SOURCE PASSAGE:
⁂

2. Create a Solid Business Plan: This is where you put your vision on paper. Think of it as a strategic tool that will convince others that you’re on the smart track for success. You need to be very clear about the who, what, where, why and when. Define your goals, what you want to achieve, your timeframe to launch, and your projected expenses (marketing, financial, operational). Keep in mind that you most likely will need a small business loan to get started, and to qualify, banks and other financial lenders will require a business plan. If you don’t think you can write one yourself:

3. Fund Your Dream: Talk is great (and, by the way, create an irresistible elevator pitch), but you need capital to thrive. Having a robust bank account means you can focus on the day-to-day, pay the bills confidently, and infuse your business with positive energy. Money issues and no cash flow will just slow you down, if not kill off your business. There are a few ways to find the capital you need:

  • Work with investors
    • Be clear on what they will provide you
    • Establish what their role, if any, will be
  • Partner with family and friends
    • A viable avenue for sharing costs
    • But... be careful about who you go into business with
  • Crowdsource
  • Get a Small Business Administration (SBA) loan
  • Take out a small business loan from a lender
    • Compare options
    • Choose one that make sense for your business
    • Be reasonable about the debt burden you can take on

4. Budget, Budget, Budget: Once you have cash in hand, make money management a top priority. And if you’re not good at it, hire someone who is. The last thing you want to do is make financial mistakes that will cost you. Or run out of funds too early. Or run up credit card bills to tide you over. Or take out too many loans and risk high-interest rate debt. So, create a budget, stick to it, check on it often, and relax a bit knowing you’ve got all the bases covered by:

  • Reviewing financial statements regularly to track expenses
  • Not overspending unnecessarily (remember, you're in start-up mode)

⁂

EXCERPTED DATA:
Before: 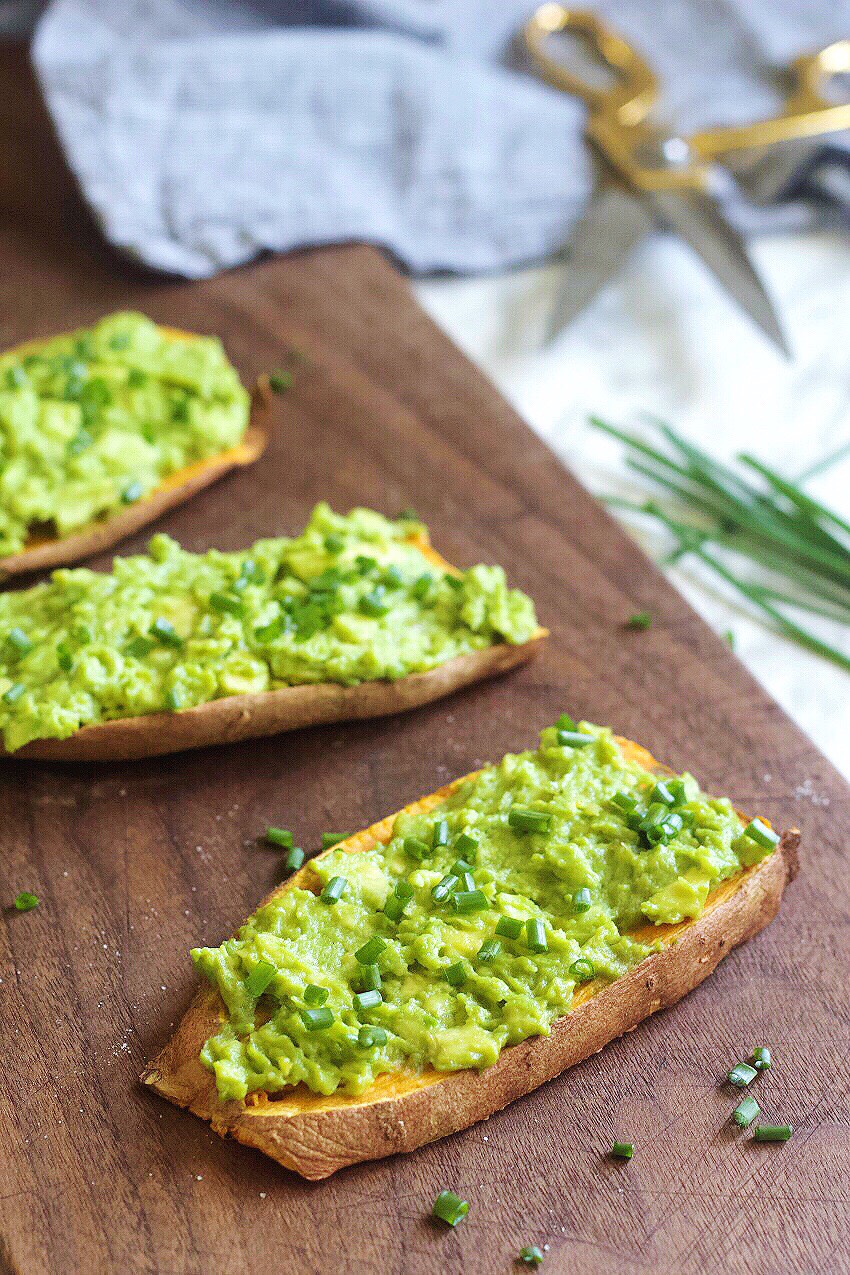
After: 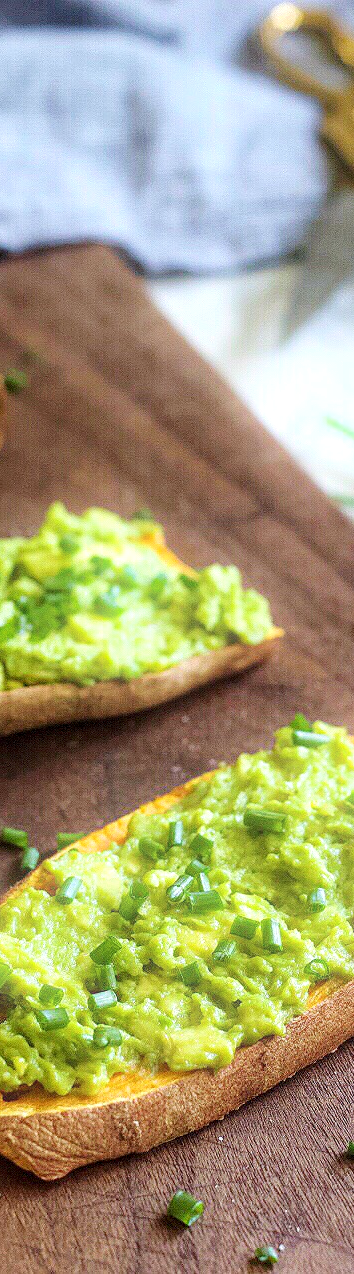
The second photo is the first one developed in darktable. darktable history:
local contrast: detail 130%
crop: left 31.229%, right 27.105%
bloom: size 5%, threshold 95%, strength 15%
haze removal: compatibility mode true, adaptive false
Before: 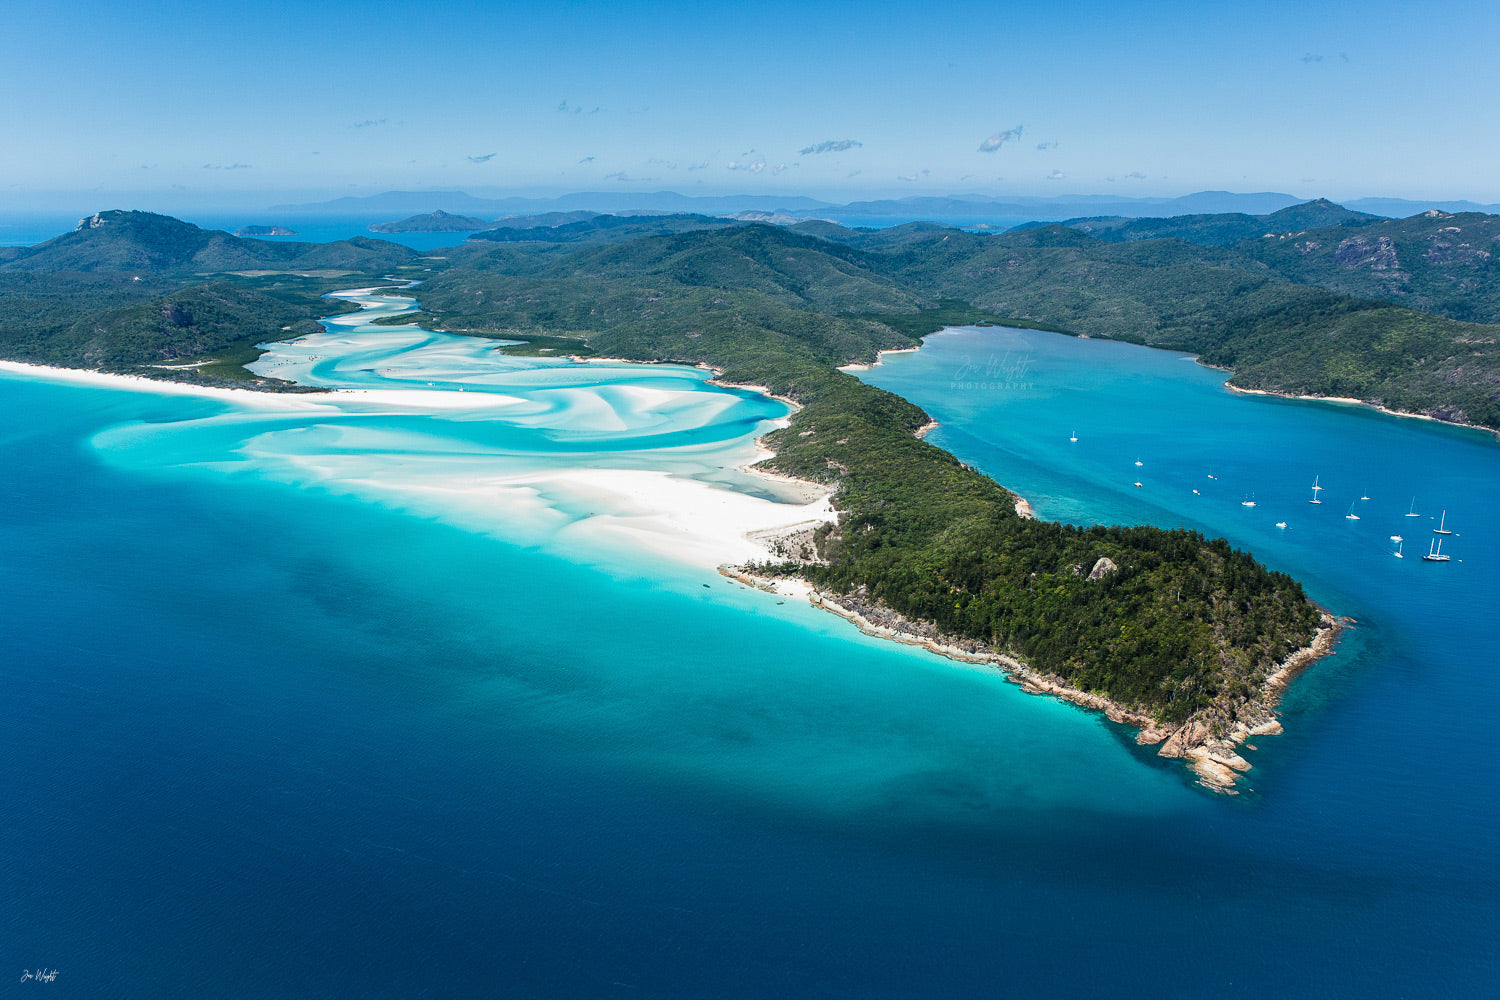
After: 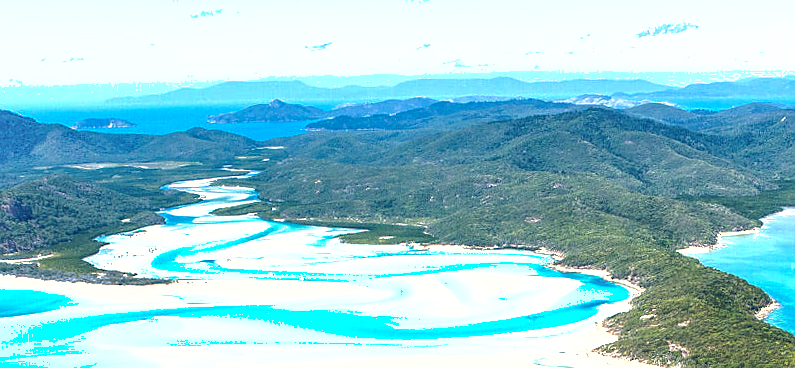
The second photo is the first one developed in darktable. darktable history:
local contrast: on, module defaults
exposure: black level correction 0, exposure 1.2 EV, compensate exposure bias true, compensate highlight preservation false
rotate and perspective: rotation -1°, crop left 0.011, crop right 0.989, crop top 0.025, crop bottom 0.975
crop: left 10.121%, top 10.631%, right 36.218%, bottom 51.526%
shadows and highlights: on, module defaults
color correction: highlights a* 3.84, highlights b* 5.07
sharpen: radius 1
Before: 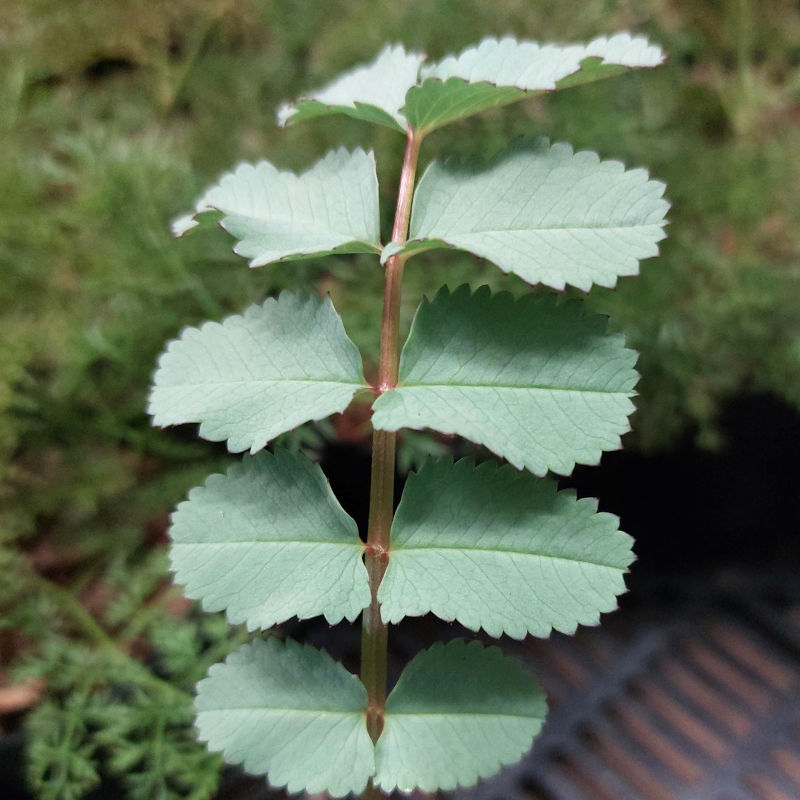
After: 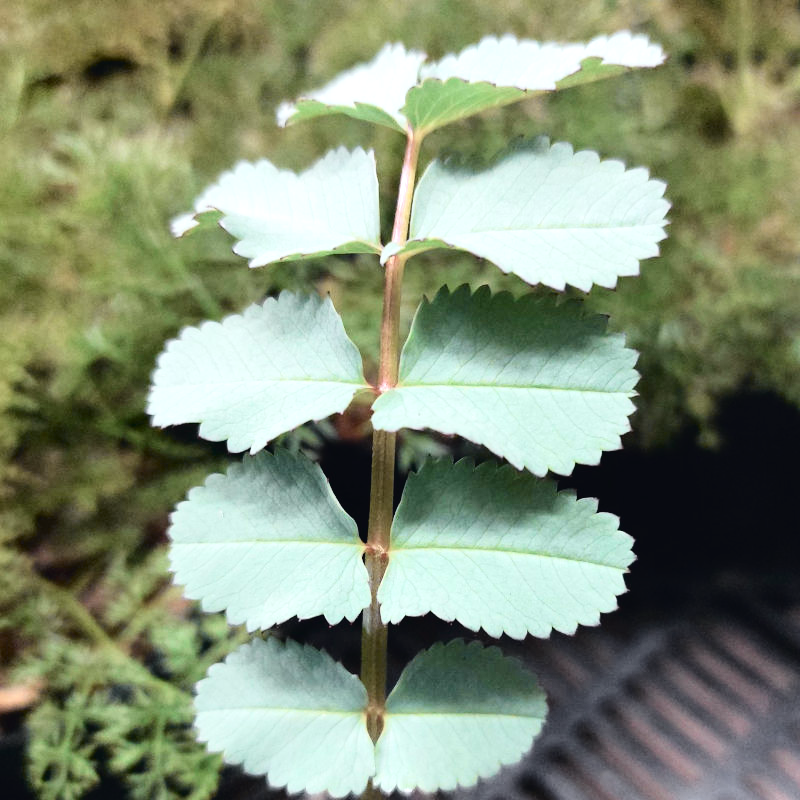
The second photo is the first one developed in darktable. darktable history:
exposure: black level correction 0, exposure 0.7 EV, compensate exposure bias true, compensate highlight preservation false
tone curve: curves: ch0 [(0, 0.023) (0.104, 0.058) (0.21, 0.162) (0.469, 0.524) (0.579, 0.65) (0.725, 0.8) (0.858, 0.903) (1, 0.974)]; ch1 [(0, 0) (0.414, 0.395) (0.447, 0.447) (0.502, 0.501) (0.521, 0.512) (0.566, 0.566) (0.618, 0.61) (0.654, 0.642) (1, 1)]; ch2 [(0, 0) (0.369, 0.388) (0.437, 0.453) (0.492, 0.485) (0.524, 0.508) (0.553, 0.566) (0.583, 0.608) (1, 1)], color space Lab, independent channels, preserve colors none
contrast brightness saturation: contrast 0.06, brightness -0.01, saturation -0.23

⁂

SET TASK:
Please output, word for word, the part of the startup advice text that opens with the words containing "4. Budget, Budget, Budget: Once" and closes with "in start-up mode)". You won't need the lines above.

RESULT:
4. Budget, Budget, Budget: Once you have cash in hand, make money management a top priority. And if you’re not good at it, hire someone who is. The last thing you want to do is make financial mistakes that will cost you. Or run out of funds too early. Or run up credit card bills to tide you over. Or take out too many loans and risk high-interest rate debt. So, create a budget, stick to it, check on it often, and relax a bit knowing you’ve got all the bases covered by:

  • Reviewing financial statements regularly to track expenses
  • Not overspending unnecessarily (remember, you're in start-up mode)